**Exercise description**. Update the data below by putting "division" in place of every "phylum" and leaving all other text unchanged. Reproduce only the lines of text, without the pictures.

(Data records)
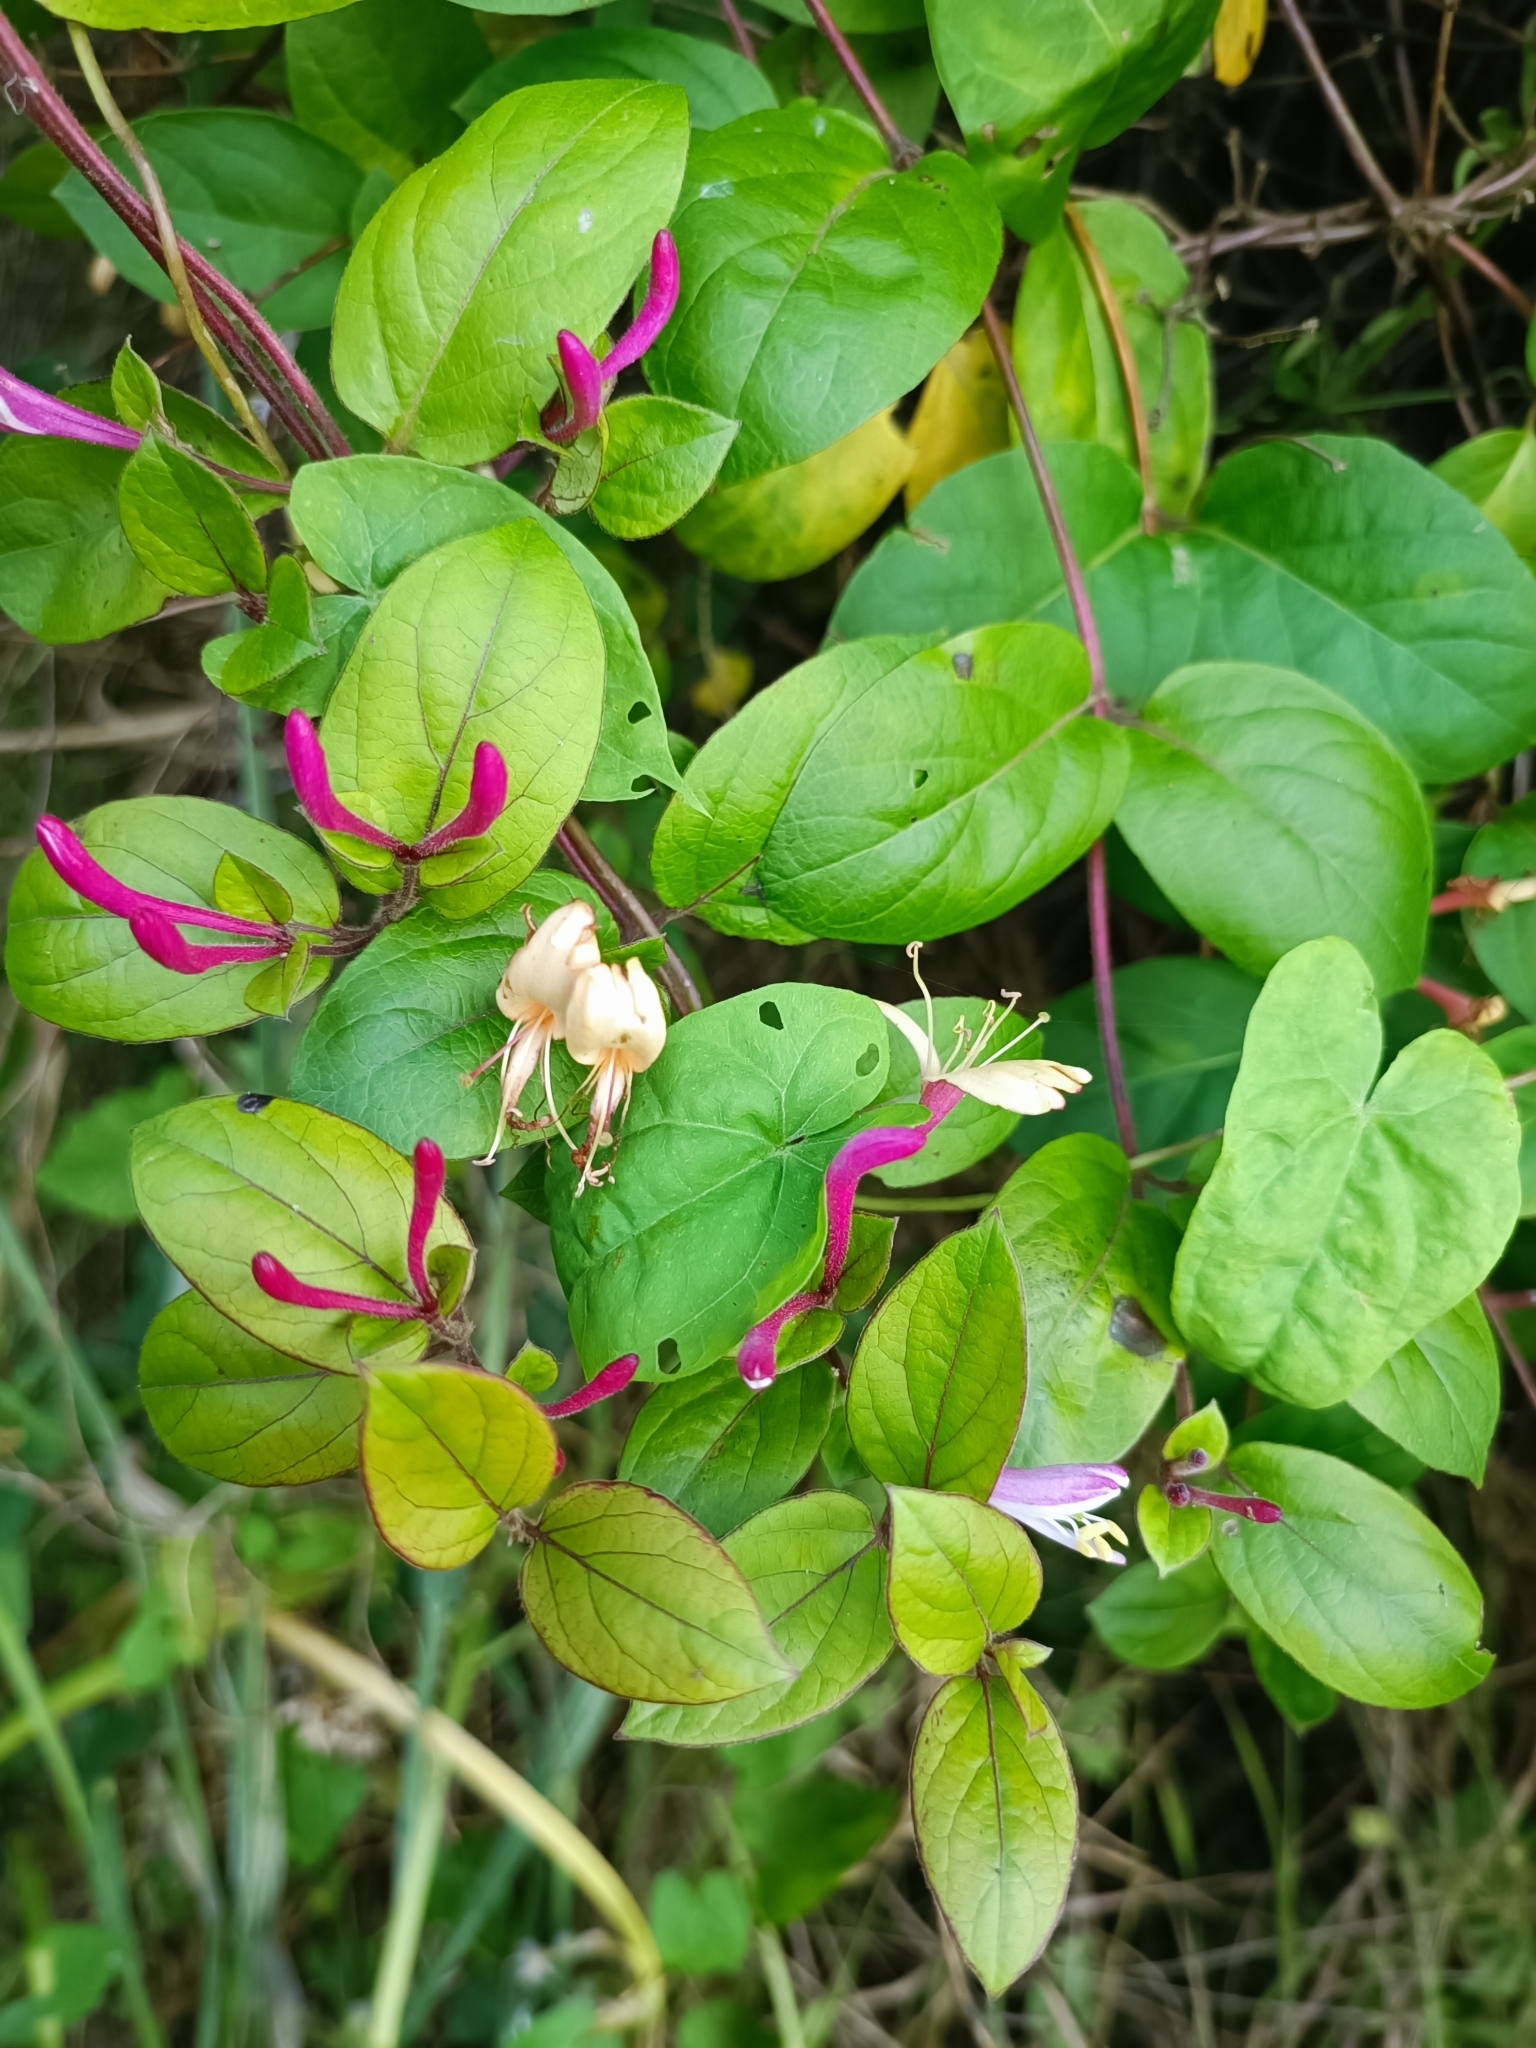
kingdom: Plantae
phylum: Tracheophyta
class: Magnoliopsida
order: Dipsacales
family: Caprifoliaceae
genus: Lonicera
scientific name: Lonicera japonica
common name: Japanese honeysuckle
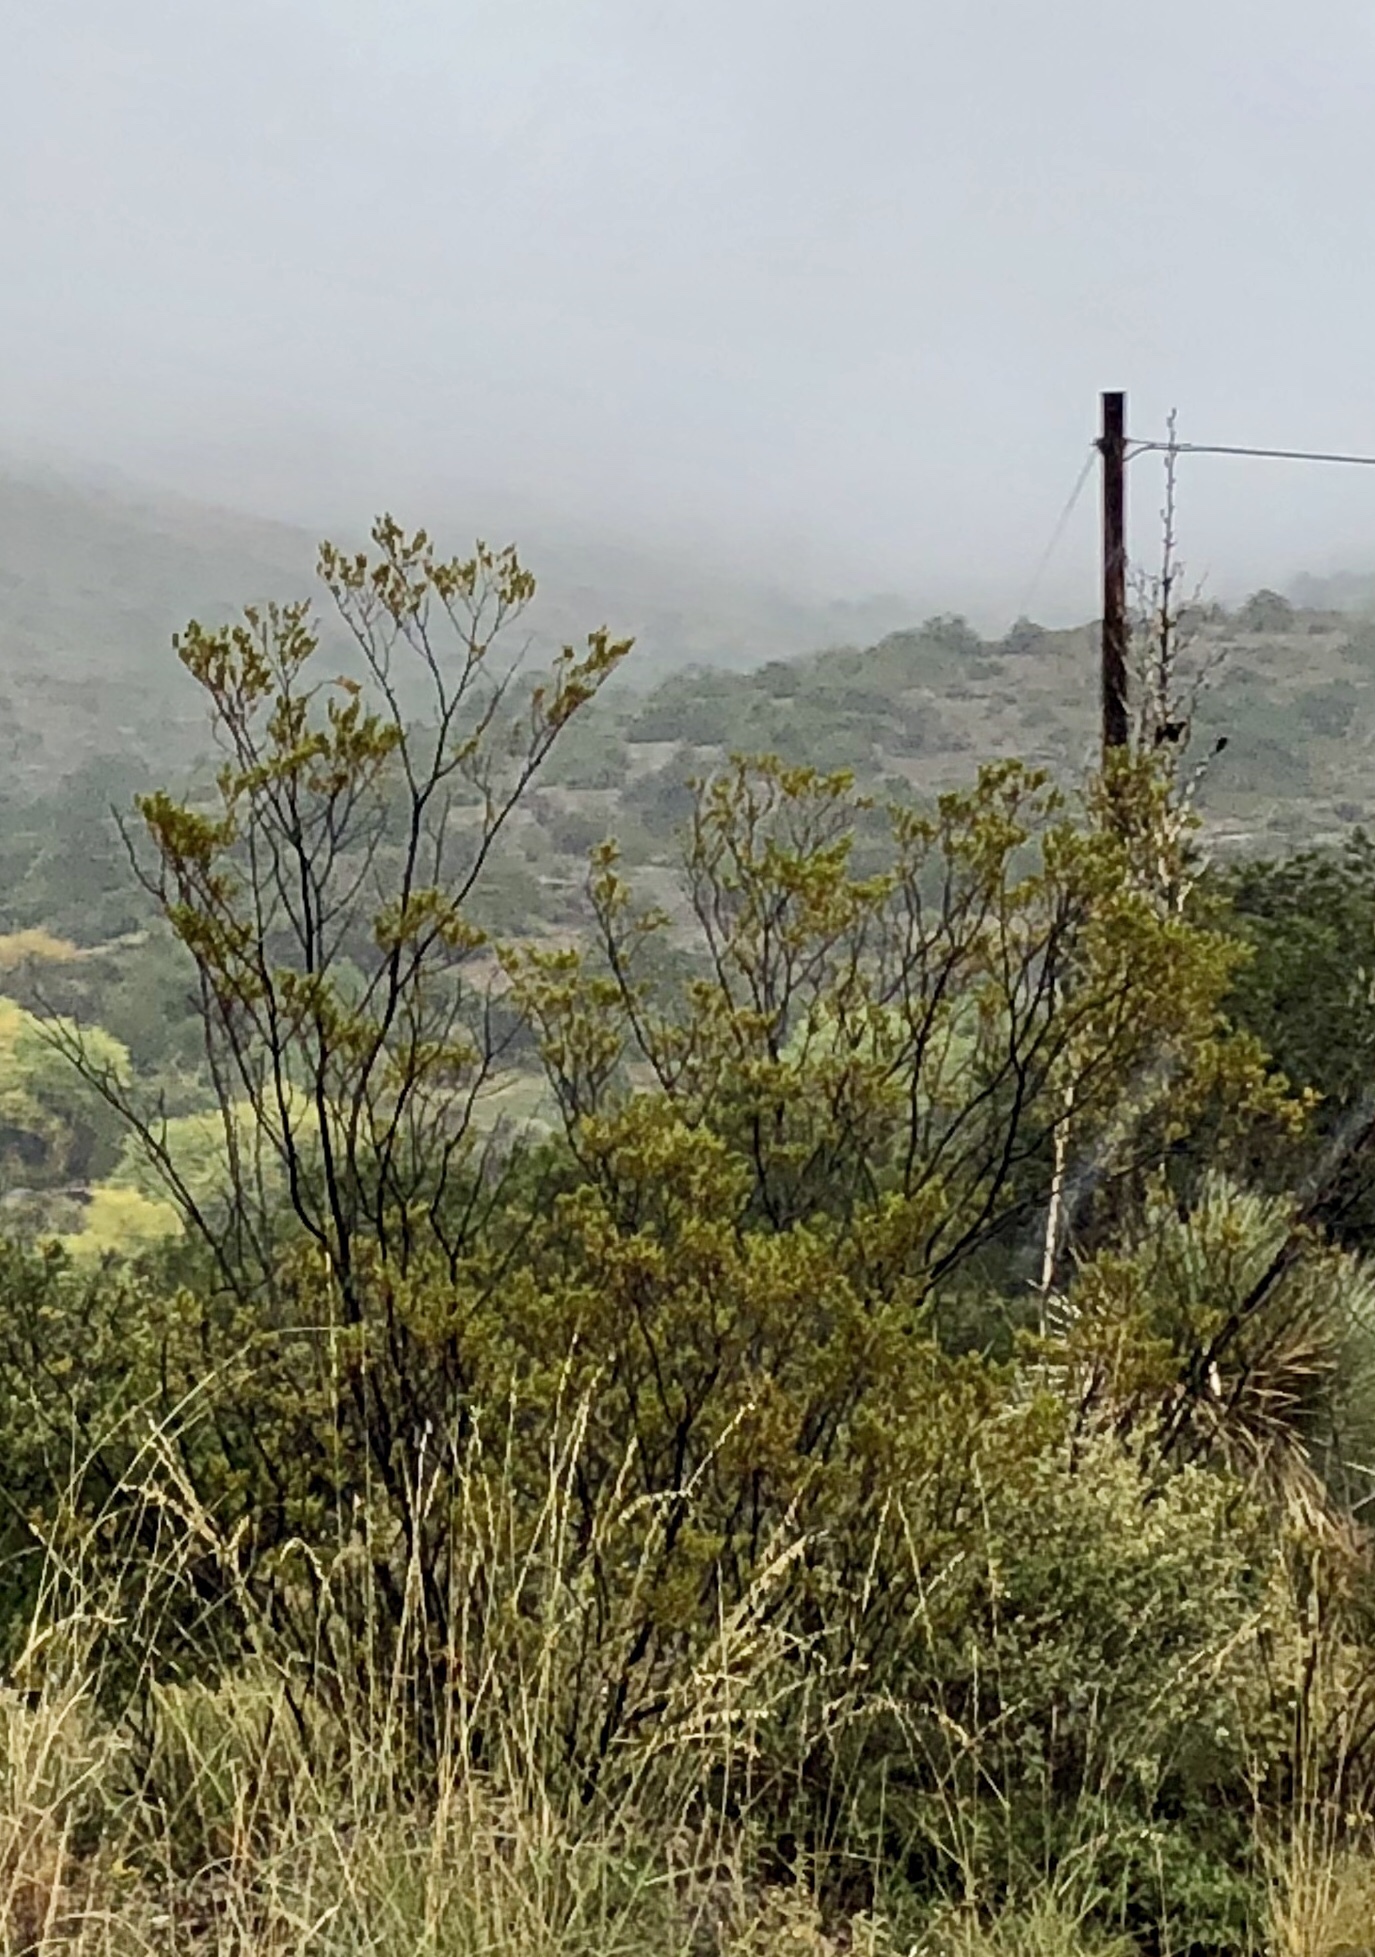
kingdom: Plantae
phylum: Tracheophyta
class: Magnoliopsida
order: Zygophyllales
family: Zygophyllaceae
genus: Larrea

**Written reply**.
kingdom: Plantae
division: Tracheophyta
class: Magnoliopsida
order: Dipsacales
family: Caprifoliaceae
genus: Lonicera
scientific name: Lonicera japonica
common name: Japanese honeysuckle
kingdom: Plantae
division: Tracheophyta
class: Magnoliopsida
order: Zygophyllales
family: Zygophyllaceae
genus: Larrea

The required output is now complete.